Segment Start: Study material

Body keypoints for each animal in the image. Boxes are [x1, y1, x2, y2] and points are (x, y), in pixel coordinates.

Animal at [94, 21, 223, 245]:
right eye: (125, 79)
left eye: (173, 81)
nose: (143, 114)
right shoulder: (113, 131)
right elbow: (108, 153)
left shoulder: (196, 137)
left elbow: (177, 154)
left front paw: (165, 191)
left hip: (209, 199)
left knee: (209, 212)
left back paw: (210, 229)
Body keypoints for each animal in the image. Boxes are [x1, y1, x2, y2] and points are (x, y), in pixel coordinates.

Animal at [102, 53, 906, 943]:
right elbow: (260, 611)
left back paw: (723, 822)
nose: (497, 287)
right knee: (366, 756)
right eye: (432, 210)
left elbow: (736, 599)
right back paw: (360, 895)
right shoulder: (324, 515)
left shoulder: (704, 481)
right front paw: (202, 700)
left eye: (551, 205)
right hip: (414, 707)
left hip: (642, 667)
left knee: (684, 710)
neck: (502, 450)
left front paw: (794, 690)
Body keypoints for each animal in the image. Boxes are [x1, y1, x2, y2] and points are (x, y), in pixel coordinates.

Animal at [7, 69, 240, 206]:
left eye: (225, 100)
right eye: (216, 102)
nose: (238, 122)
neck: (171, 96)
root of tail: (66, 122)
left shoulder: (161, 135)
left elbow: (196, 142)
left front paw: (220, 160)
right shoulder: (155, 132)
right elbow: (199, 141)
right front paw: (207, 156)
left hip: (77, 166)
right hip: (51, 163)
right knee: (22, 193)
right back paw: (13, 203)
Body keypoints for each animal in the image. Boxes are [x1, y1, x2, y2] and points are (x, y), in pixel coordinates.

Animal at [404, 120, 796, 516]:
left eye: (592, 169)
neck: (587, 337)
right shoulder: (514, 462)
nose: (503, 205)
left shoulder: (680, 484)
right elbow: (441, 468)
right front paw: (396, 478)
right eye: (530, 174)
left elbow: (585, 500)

Segment End: Study material
Segment Start: Study material

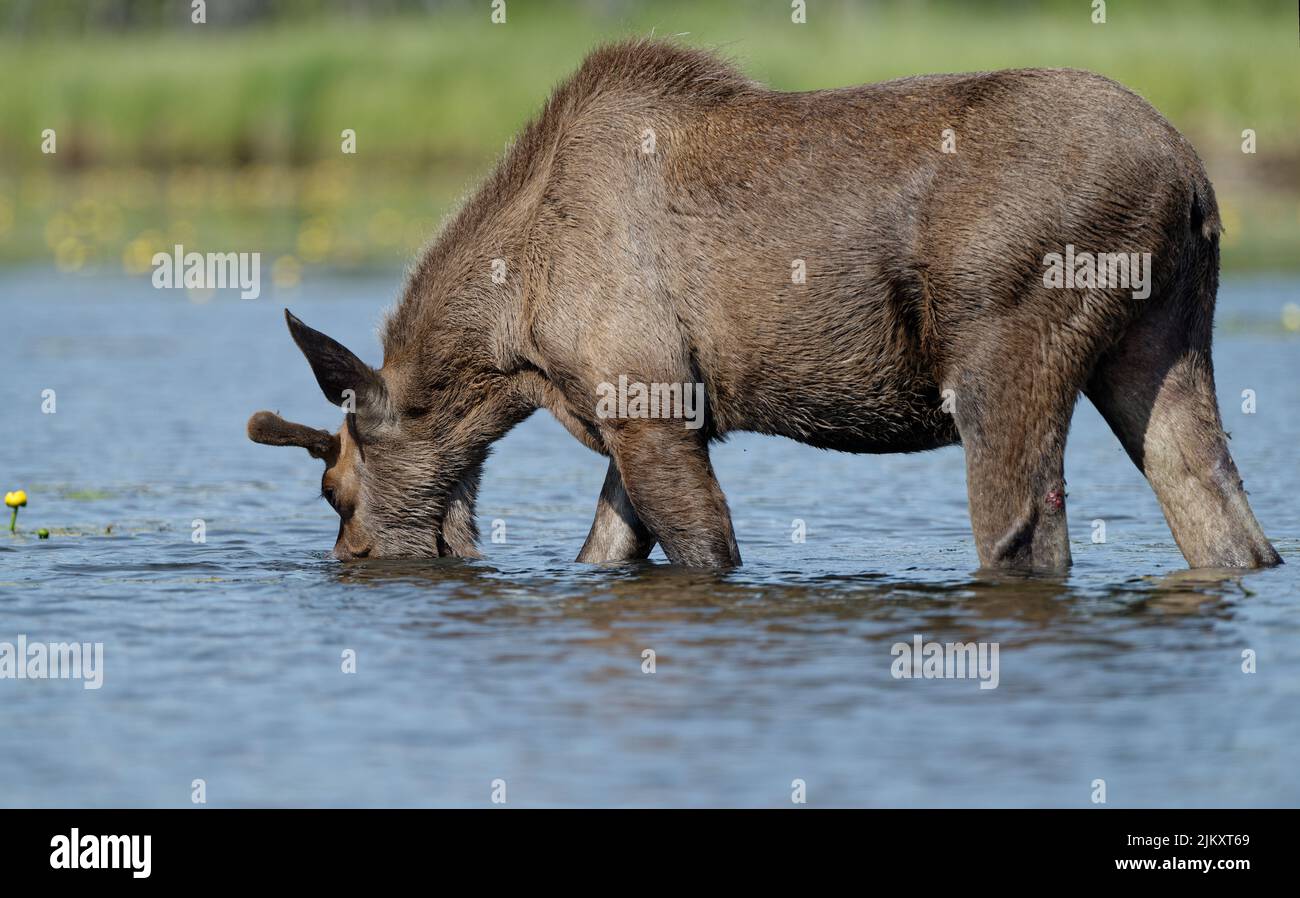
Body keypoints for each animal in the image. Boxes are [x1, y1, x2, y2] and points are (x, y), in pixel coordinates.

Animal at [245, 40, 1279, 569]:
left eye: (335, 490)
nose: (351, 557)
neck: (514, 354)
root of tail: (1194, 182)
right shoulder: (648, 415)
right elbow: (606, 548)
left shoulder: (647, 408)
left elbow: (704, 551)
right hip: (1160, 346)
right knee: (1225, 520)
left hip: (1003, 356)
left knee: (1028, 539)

Segment End: Study material
Segment Start: Study material

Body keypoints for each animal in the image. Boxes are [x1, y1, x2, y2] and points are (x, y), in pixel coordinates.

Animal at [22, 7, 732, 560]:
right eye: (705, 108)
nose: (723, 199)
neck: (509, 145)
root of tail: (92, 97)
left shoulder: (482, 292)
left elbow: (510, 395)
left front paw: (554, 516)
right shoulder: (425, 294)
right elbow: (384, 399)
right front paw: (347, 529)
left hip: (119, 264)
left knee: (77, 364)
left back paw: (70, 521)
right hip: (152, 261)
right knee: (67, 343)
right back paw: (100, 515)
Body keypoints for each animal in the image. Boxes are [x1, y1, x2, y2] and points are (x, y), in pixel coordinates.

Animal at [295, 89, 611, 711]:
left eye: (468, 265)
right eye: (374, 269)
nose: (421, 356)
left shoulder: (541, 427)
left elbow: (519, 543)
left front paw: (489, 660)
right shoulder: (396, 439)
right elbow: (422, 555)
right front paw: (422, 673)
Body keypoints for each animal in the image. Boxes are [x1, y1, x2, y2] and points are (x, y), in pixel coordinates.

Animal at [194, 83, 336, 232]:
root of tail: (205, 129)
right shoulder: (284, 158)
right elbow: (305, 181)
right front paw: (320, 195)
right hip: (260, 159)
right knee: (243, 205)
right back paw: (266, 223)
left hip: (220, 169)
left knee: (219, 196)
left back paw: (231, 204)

Segment End: Study material

• _Task_
Going through the entries above line by line, work out how many lines include the word "root". Only the number is required.

• _Task answer_
4